The question is ... what to actually run. What can't be run locally that would be useful. What model for which tasks. For example coding (which I don't think models are good enough for) typically would NOT need this because one wouldn't share any PII over there, hopefully would even instead publish the resulting code as open source.
So my provocation about spammer is... because they often ARE actual users of LLMs. They use LLM for their language capabilities, namely craft a message that is always slightly different yet convey (roughly) the same meaning (the scam) to avoid detection. A random person though using LLM might NOT be OK with hallucinations when they use it for their own private journal or chat.
So... what for?
Edit: I did use Apple for years, recommending by someone at Mozilla, and I moved away from them earlier this year precisely because even though they are better than others, e.g Google, IMHO it's just not good enough for me. No intermediary is better than one with closed source.
Okay, so you had a whole agenda. Could have just been more transparent if you came out and said that directly.
It's an LLM. The user can ask it anything they can think of! But then to to "only spammers could eke out anything from them".
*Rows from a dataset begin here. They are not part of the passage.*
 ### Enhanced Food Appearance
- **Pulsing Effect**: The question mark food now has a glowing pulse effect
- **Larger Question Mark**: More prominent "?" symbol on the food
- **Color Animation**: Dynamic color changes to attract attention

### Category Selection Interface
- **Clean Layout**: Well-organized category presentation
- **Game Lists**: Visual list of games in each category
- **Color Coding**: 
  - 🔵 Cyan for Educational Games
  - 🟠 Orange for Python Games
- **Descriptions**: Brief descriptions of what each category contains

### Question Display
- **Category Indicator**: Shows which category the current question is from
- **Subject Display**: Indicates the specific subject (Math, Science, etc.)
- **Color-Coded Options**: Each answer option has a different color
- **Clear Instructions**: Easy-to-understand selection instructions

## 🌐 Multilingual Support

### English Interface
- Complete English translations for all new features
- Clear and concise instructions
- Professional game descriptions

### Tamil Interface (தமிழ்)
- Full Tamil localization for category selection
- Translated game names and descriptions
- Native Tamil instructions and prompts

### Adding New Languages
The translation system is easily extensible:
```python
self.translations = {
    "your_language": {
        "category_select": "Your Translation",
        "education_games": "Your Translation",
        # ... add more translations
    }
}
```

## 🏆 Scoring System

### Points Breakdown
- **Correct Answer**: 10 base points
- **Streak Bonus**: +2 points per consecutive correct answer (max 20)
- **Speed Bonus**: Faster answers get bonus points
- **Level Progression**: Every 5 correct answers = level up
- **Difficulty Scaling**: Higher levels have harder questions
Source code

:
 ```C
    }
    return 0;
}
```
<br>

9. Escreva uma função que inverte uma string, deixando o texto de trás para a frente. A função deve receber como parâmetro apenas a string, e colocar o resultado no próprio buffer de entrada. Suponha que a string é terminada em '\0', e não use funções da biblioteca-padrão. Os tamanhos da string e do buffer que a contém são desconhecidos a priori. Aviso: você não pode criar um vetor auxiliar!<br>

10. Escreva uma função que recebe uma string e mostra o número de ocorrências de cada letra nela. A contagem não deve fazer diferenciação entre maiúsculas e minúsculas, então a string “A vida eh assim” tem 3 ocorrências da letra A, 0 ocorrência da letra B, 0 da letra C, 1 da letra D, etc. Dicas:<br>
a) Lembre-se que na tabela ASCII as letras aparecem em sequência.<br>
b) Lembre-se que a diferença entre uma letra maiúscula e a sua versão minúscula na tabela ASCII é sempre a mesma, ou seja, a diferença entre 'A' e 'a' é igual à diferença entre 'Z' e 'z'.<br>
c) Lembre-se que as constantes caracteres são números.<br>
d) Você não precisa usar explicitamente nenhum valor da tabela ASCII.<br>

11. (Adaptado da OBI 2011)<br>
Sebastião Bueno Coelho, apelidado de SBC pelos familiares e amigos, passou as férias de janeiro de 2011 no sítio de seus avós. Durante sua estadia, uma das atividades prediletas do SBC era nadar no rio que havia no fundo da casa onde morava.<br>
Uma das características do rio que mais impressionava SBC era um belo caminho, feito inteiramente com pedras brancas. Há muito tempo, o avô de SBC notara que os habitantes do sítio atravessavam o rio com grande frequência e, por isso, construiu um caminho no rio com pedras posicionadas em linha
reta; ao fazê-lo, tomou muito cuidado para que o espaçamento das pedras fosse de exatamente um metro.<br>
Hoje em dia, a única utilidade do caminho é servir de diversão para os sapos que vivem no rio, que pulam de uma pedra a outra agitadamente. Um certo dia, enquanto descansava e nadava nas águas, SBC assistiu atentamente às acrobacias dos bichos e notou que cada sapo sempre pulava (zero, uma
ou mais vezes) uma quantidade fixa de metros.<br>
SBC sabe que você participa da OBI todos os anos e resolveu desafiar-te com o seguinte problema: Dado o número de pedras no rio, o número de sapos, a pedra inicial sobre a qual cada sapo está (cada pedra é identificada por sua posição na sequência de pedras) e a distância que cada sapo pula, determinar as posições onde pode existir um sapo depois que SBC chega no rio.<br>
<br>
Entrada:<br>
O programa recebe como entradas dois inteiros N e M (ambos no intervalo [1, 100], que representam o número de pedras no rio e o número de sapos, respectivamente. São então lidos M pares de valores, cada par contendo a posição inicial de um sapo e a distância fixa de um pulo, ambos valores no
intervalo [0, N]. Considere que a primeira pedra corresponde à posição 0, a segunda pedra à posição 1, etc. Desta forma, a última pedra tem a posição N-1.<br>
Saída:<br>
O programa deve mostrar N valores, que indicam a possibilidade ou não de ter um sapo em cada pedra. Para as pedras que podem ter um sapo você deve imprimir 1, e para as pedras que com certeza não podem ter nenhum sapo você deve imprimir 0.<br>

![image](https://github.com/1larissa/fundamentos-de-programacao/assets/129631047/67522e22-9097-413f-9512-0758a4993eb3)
What do users ask OpenAI about? My boyfriend/girlfriend/wife/mistress cheated on me, what should I do? My mom is... My dad is... My friends are.. I have this problem with this company and I want to sue them... I have this weird lump on my foot... More nefariously, I'm sure someone out there asking "how do I make cocaine" is seriously considering it, and not just testing the machine. I want to talk to somebody about 1994, the TV series from 2019. I want to write a fiction book about the near future but one where I won the lottery or I grew up rich or I was Harry Potter or a murder mystery or utopian sci-fi or dystopian sci-fi or an alt-history where there are still dinousaurs or or or.
I don't know if it's a failure of your imagination, or if mine is overactive, but making a venn diagram of all the world's humans broken down into spammers and not spammers, and then placing the circle users of local LLMs inside of spammers, and there's no one else, just seems a bit reductive.
Edit : reminds me of federated learning and FlowerLLM (training only AFAIR, not inference), like... yes, nice, I ALWAYS applaud any way to disentangle from proprieaty software and wall gardens... but like what for? What actual usage?